Three weeks of limited communication went by almost unnoticed as new cultures, different cuisine, history, sights and daily interaction with fellow travelers kept me entertained. New discoveries continued when I returned home, spending bonding moments with my father while shoe shopping in Liliw, or listening to a long lost friend as he reminisce the old over cups of coffee. Perhaps it was the joy of learning something new everyday from real people and places that I personally visited, a treat I could have not appreciated as much had I simply read about or watched them on “the screens.”

There were short “breaks” from my offline mode, but I limited status updates and turned off internet access on my phone so I could focus on the experiences around me, not on the virtual ones of others. I was conscious that my 3-month-long semi-vacation, which is rare, would come to a halt soon.

I think I was detoxifying from the fast pace and the “perpetual nowness” of the online media, which is my industry’s emerging platform and has dominated the last 3 years of my professional—and personal—life.

I haven’t questioned my ability to do 10 things at once as I’m not even the Zen-type (I have type A qualities), but the call of “now” from all the devices and the endless alerts had me thinking during a walk along the banks of the Nam Khan river in Luang Prabang if these had made me a better person or just a manic one.

But after almost 3,000 kilometer-long road trips, an almost finished major house renovation, hundreds of pages of book and magazine pages read, I was restless. No, perhaps I got bored. I had ticked off most of the items that stayed on my to-do list for a long time. I knew it was time to go back to the world of virtual but real.

I had enough of staring back at my old friends and relatives, who I saw very little of during that period, when they ask about my opinion on something. How could I spew out my usual ready opinion on current events when I was away from my Netvibes news aggregator page for days and days? It wasn’t fun missing birthday greetings on my Facebook wall, the important email messages, not to mention events that I have religiously followed through Googlecalendar and links posted on Facebook or Twitter. And it took me about a week to reduce my over 50,000 unread emails to a more manageable level.

The detox experiment seemed like a step backward from the usual pace, but I needed no less than a sprint to catch up.

As I was about to log off after another day of doing online news, I paused to reflect. Would I dare take a step back again? Would I still retreat from the “perpetual nowness” if I know there will be a list of urgent and important that awaits?

Of course.

Occasions to recharge and do my own Eat-Pray-Love permutation, quench my soul and revitalize the spirit. That retreat made me less of an armchair critic and more connected with the world’s realities.

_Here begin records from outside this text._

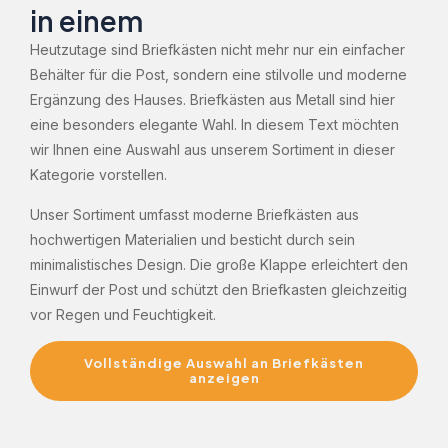
in einem
Heutzutage sind Briefkästen nicht mehr nur ein einfacher
Behälter für die Post, sondern eine stilvolle und moderne
Ergänzung des Hauses. Briefkästen aus Metall sind hier
eine besonders elegante Wahl. In diesem Text möchten
wir Ihnen eine Auswahl aus unserem Sortiment in dieser
Kategorie vorstellen.
Unser Sortiment umfasst moderne Briefkästen aus
hochwertigen Materialien und besticht durch sein
minimalistisches Design. Die große Klappe erleichtert den
Einwurf der Post und schützt den Briefkasten gleichzeitig
vor Regen und Feuchtigkeit.
Vollständige Auswahl an Briefkästen
anzeigen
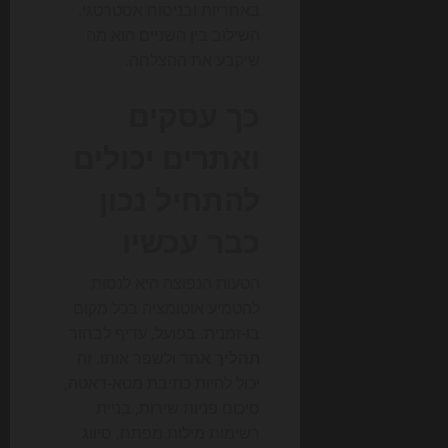
באחריות ובניסוח אסטרטגי.
השילוב בין השניים הוא מה
שיקבע את ההצלחה.
כך עסקים
ואתרים יכולים
להתחיל נכון
כבר עכשיו
הטעות הנפוצה היא לנסות
להטמיע אוטומציה בכל מקום
בו-זמנית. בפועל, עדיף לבחור
תהליך אחד
ולשפר אותו. זה
יכול להיות כתיבת מטא-דאטה,
סיכום פניות שירות, בניית
רשימות מילות מפתח, סיווג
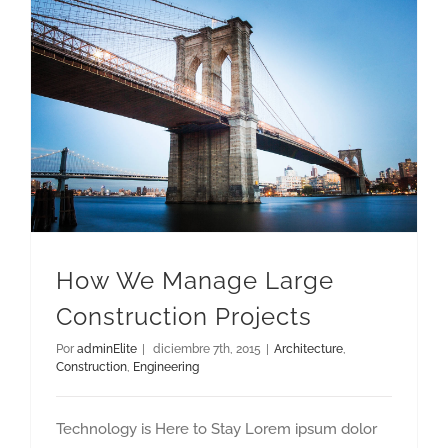
How We Manage Large Construction Projects
How We Manage Large
Construction Projects
Por
adminElite
|
diciembre 7th, 2015
|
Architecture
,
Construction
,
Engineering
Technology is Here to Stay Lorem ipsum dolor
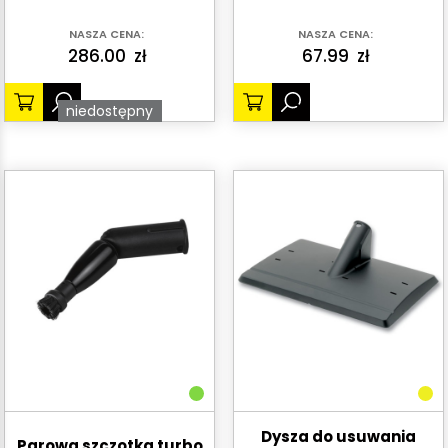
NASZA CENA:
NASZA CENA:
286.00
zł
67.99
zł
niedostępny
Dysza do usuwania
Parowa szczotka turbo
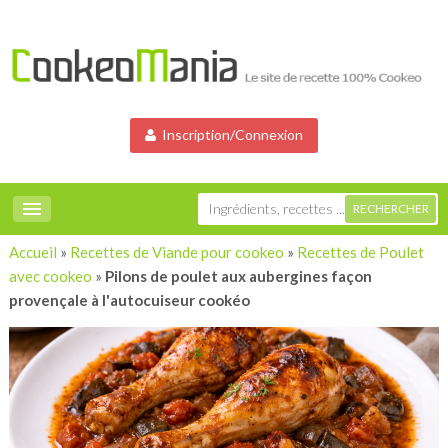
Inscription/Connexion
Accueil
»
Recettes de Viande pour cookeo
»
Recettes de Poulet
avec cookeo
»
Pilons de poulet aux aubergines façon
provençale à l'autocuiseur cookéo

A quintessential being, a friend noted.

I’ll do it again and again. Touch, after all, is more powerful than clicks.

Try it.

2 responses to “Blissful without texts, emails, facebook, twitter”

  1. Agreed, but perhaps there is another way… have a mobile with a number that only your close friends and family know. Then use that when you go on yr offline modes, and go offline much more often, knowing that if its important, friends and family will contact you on yr personal line. Many people do that without thinking, i.e. work is work and life is life, but for us full timers, i.e. journos or self employed people, or activists, we tend to merge things, and so lose that natural ability to turn work off. Im planning on ways of turning work off while remaining online for friends and family… it will take some organising… will be a new year resolution.

  2. Lovely. I hope to unhook from technology one day.